On Monday, June 20, representatives from the United States and twenty-eight other governments, along with non-governmental organizations, the UN High Commissioner for Refugees, academia, refugees, and the private sector will convene the Annual Tripartite Consultations on Resettlement (ATCR) in Geneva, Switzerland. The three-day ATCR is a high-level, multilateral forum to discuss and advance refugee resettlement issues of common interest.
The 2022 ATCR is chaired by the Government of the United States, represented by the U.S. Department of State, Bureau of Population, Refugees, and Migration (PRM) and co-chaired by Refugee Council USA (RCUSA). Interagency representatives from the U.S. Departments of Homeland Security and Health and Human Services and the White House will be in attendance. This will be the first in-person ATCR event since 2019 and the first time the U.S. has chaired since 2011. The first day of the ATCR, June 20, also coincides with World Refugee Day. Secretary Blinken will address the delegates by video, highlighting renewed U.S. leadership on refugee resettlement.
The ATCR allows existing and emerging resettlement countries to share best practices, discuss priorities, and engage with resettlement stakeholders on global needs and opportunities for the upcoming year. The event will emphasize strengthening partnerships and increasing capacity for resettlement, complementary protection pathways, and integration of refugees into welcoming and inclusive societies. As a global leader in refugee resettlement, the United States will outline plans at the ATCR to not only restore the U.S. Refugee Admissions Program, but also expand and modernize it. The theme of this year’s ATCR is Reemerging and Building Globally.

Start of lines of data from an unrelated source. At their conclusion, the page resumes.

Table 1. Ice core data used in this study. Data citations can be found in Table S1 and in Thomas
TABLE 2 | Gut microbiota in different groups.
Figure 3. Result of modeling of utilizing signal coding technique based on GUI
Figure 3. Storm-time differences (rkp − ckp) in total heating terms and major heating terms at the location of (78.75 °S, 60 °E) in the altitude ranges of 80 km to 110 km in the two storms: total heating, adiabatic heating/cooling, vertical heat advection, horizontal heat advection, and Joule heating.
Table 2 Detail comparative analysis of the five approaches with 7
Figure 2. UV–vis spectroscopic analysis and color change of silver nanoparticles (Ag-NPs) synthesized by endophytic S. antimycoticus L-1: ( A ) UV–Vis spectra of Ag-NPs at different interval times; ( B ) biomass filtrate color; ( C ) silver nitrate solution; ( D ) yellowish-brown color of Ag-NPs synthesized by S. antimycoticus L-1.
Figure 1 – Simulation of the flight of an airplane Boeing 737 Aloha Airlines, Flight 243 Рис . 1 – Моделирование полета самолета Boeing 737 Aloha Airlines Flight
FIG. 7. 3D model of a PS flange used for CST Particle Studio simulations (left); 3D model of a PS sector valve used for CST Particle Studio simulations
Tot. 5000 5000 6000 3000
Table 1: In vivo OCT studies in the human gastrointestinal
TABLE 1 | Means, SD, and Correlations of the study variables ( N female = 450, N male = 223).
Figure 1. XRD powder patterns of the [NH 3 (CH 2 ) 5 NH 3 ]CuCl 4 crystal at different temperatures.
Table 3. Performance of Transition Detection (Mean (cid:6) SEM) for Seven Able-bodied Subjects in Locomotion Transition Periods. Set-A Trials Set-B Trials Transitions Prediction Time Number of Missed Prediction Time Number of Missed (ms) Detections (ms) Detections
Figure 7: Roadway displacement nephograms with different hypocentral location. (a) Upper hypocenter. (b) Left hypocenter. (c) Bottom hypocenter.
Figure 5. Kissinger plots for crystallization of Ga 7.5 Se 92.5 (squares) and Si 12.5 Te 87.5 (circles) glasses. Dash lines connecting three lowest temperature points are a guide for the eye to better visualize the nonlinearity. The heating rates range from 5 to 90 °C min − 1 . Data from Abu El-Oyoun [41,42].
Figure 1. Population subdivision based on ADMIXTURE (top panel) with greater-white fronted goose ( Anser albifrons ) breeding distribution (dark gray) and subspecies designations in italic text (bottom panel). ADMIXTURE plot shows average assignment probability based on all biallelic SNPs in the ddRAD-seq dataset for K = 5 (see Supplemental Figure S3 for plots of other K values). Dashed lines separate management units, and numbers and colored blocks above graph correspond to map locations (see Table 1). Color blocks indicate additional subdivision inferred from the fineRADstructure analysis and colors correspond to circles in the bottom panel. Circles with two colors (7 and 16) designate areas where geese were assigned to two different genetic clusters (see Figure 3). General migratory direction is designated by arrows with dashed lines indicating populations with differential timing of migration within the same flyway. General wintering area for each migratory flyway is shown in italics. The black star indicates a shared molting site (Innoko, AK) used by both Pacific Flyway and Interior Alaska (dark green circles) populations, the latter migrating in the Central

Throughout the ATCR, the focus will be on reemerging from a year of unprecedented humanitarian emergencies such as Afghanistan and Ukraine, as well as the COVID-19 pandemic through renewed commitments to increased resettlement and complementary pathways, more innovative and nimble responses to emerging crises, and more equitable responsibility-sharing for supporting refugees globally. An additional goal of this year’s ATCR will be to advance the meaningful inclusion of refugees in resettlement policy and governance.